:: Available data

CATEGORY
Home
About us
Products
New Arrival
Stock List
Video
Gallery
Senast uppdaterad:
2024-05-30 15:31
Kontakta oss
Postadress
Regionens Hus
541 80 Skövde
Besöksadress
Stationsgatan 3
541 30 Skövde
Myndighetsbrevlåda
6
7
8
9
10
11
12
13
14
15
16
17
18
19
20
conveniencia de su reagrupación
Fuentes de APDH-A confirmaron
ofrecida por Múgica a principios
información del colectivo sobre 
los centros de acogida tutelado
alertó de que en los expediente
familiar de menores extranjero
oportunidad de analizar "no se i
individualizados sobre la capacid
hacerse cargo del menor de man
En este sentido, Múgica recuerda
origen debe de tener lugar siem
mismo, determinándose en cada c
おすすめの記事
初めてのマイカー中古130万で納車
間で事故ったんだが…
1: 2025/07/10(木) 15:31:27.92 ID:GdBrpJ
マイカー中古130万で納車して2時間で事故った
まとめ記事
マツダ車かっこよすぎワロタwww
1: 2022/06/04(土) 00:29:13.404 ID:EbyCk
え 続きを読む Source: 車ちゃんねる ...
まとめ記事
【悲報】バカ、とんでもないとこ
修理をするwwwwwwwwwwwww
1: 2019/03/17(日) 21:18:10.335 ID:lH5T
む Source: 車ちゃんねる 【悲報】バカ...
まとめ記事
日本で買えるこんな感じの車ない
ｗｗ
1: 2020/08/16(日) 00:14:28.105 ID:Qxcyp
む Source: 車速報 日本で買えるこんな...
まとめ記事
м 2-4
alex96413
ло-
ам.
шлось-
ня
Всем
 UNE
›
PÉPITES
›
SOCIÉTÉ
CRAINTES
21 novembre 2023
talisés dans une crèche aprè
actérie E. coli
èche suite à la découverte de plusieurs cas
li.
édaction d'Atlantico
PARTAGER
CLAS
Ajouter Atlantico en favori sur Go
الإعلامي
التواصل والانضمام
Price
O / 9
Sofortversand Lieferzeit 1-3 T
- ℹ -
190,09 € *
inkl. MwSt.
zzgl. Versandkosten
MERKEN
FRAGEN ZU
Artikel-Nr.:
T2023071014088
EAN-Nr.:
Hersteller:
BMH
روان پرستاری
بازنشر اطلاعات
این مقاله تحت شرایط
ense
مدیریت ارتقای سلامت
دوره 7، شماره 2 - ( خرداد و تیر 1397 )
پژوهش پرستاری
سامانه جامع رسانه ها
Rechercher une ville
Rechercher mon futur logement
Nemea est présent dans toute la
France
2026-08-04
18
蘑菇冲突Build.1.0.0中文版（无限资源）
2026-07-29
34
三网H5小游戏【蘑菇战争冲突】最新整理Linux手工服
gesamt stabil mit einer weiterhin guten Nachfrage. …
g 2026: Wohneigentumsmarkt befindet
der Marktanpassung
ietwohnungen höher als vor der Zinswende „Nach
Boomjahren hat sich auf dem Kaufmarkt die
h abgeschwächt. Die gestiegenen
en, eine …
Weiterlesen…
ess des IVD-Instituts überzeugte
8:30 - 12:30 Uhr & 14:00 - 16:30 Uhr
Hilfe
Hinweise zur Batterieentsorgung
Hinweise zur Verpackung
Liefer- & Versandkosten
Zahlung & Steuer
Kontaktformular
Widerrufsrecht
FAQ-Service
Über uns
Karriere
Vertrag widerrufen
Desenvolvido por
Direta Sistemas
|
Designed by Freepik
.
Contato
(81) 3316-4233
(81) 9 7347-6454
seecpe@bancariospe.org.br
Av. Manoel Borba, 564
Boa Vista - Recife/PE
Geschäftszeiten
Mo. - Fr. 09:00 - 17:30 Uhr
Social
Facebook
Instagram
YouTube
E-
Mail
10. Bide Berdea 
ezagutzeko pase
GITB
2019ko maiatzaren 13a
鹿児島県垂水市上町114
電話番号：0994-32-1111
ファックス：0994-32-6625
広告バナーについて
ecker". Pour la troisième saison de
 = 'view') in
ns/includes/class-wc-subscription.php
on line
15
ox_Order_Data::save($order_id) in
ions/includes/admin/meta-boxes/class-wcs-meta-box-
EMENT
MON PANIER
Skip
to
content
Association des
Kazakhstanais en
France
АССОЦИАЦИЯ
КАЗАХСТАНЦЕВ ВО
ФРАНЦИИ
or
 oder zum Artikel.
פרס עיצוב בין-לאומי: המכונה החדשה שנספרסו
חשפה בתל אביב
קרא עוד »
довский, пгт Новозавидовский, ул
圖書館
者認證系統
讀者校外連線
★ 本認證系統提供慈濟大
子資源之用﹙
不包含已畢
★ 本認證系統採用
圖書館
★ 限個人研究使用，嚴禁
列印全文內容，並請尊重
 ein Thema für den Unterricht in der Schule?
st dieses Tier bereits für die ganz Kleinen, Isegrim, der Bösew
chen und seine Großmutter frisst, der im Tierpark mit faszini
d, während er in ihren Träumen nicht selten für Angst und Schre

::::

▶ **How to complete this task**
Keeping every line exactly as it is, retype the entries shown above.

▶ **Your response**
CATEGORY
Home
About us
Products
New Arrival
Stock List
Video
Gallery
Senast uppdaterad:
2024-05-30 15:31
Kontakta oss
Postadress
Regionens Hus
541 80 Skövde
Besöksadress
Stationsgatan 3
541 30 Skövde
Myndighetsbrevlåda
6
7
8
9
10
11
12
13
14
15
16
17
18
19
20
conveniencia de su reagrupación
Fuentes de APDH-A confirmaron
ofrecida por Múgica a principios
información del colectivo sobre 
los centros de acogida tutelado
alertó de que en los expediente
familiar de menores extranjero
oportunidad de analizar "no se i
individualizados sobre la capacid
hacerse cargo del menor de man
En este sentido, Múgica recuerda
origen debe de tener lugar siem
mismo, determinándose en cada c
おすすめの記事
初めてのマイカー中古130万で納車
間で事故ったんだが…
1: 2025/07/10(木) 15:31:27.92 ID:GdBrpJ
マイカー中古130万で納車して2時間で事故った
まとめ記事
マツダ車かっこよすぎワロタwww
1: 2022/06/04(土) 00:29:13.404 ID:EbyCk
え 続きを読む Source: 車ちゃんねる ...
まとめ記事
【悲報】バカ、とんでもないとこ
修理をするwwwwwwwwwwwww
1: 2019/03/17(日) 21:18:10.335 ID:lH5T
む Source: 車ちゃんねる 【悲報】バカ...
まとめ記事
日本で買えるこんな感じの車ない
ｗｗ
1: 2020/08/16(日) 00:14:28.105 ID:Qxcyp
む Source: 車速報 日本で買えるこんな...
まとめ記事
м 2-4
alex96413
ло-
ам.
шлось-
ня
Всем
 UNE
›
PÉPITES
›
SOCIÉTÉ
CRAINTES
21 novembre 2023
talisés dans une crèche aprè
actérie E. coli
èche suite à la découverte de plusieurs cas
li.
édaction d'Atlantico
PARTAGER
CLAS
Ajouter Atlantico en favori sur Go
الإعلامي
التواصل والانضمام
Price
O / 9
Sofortversand Lieferzeit 1-3 T
- ℹ -
190,09 € *
inkl. MwSt.
zzgl. Versandkosten
MERKEN
FRAGEN ZU
Artikel-Nr.:
T2023071014088
EAN-Nr.:
Hersteller:
BMH
روان پرستاری
بازنشر اطلاعات
این مقاله تحت شرایط
ense
مدیریت ارتقای سلامت
دوره 7، شماره 2 - ( خرداد و تیر 1397 )
پژوهش پرستاری
سامانه جامع رسانه ها
Rechercher une ville
Rechercher mon futur logement
Nemea est présent dans toute la
France
2026-08-04
18
蘑菇冲突Build.1.0.0中文版（无限资源）
2026-07-29
34
三网H5小游戏【蘑菇战争冲突】最新整理Linux手工服
gesamt stabil mit einer weiterhin guten Nachfrage. …
g 2026: Wohneigentumsmarkt befindet
der Marktanpassung
ietwohnungen höher als vor der Zinswende „Nach
Boomjahren hat sich auf dem Kaufmarkt die
h abgeschwächt. Die gestiegenen
en, eine …
Weiterlesen…
ess des IVD-Instituts überzeugte
8:30 - 12:30 Uhr & 14:00 - 16:30 Uhr
Hilfe
Hinweise zur Batterieentsorgung
Hinweise zur Verpackung
Liefer- & Versandkosten
Zahlung & Steuer
Kontaktformular
Widerrufsrecht
FAQ-Service
Über uns
Karriere
Vertrag widerrufen
Desenvolvido por
Direta Sistemas
|
Designed by Freepik
.
Contato
(81) 3316-4233
(81) 9 7347-6454
seecpe@bancariospe.org.br
Av. Manoel Borba, 564
Boa Vista - Recife/PE
Geschäftszeiten
Mo. - Fr. 09:00 - 17:30 Uhr
Social
Facebook
Instagram
YouTube
E-
Mail
10. Bide Berdea 
ezagutzeko pase
GITB
2019ko maiatzaren 13a
鹿児島県垂水市上町114
電話番号：0994-32-1111
ファックス：0994-32-6625
広告バナーについて
ecker". Pour la troisième saison de
 = 'view') in
ns/includes/class-wc-subscription.php
on line
15
ox_Order_Data::save($order_id) in
ions/includes/admin/meta-boxes/class-wcs-meta-box-
EMENT
MON PANIER
Skip
to
content
Association des
Kazakhstanais en
France
АССОЦИАЦИЯ
КАЗАХСТАНЦЕВ ВО
ФРАНЦИИ
or
 oder zum Artikel.
פרס עיצוב בין-לאומי: המכונה החדשה שנספרסו
חשפה בתל אביב
קרא עוד »
довский, пгт Новозавидовский, ул
圖書館
者認證系統
讀者校外連線
★ 本認證系統提供慈濟大
子資源之用﹙
不包含已畢
★ 本認證系統採用
圖書館
★ 限個人研究使用，嚴禁
列印全文內容，並請尊重
 ein Thema für den Unterricht in der Schule?
st dieses Tier bereits für die ganz Kleinen, Isegrim, der Bösew
chen und seine Großmutter frisst, der im Tierpark mit faszini
d, während er in ihren Träumen nicht selten für Angst und Schre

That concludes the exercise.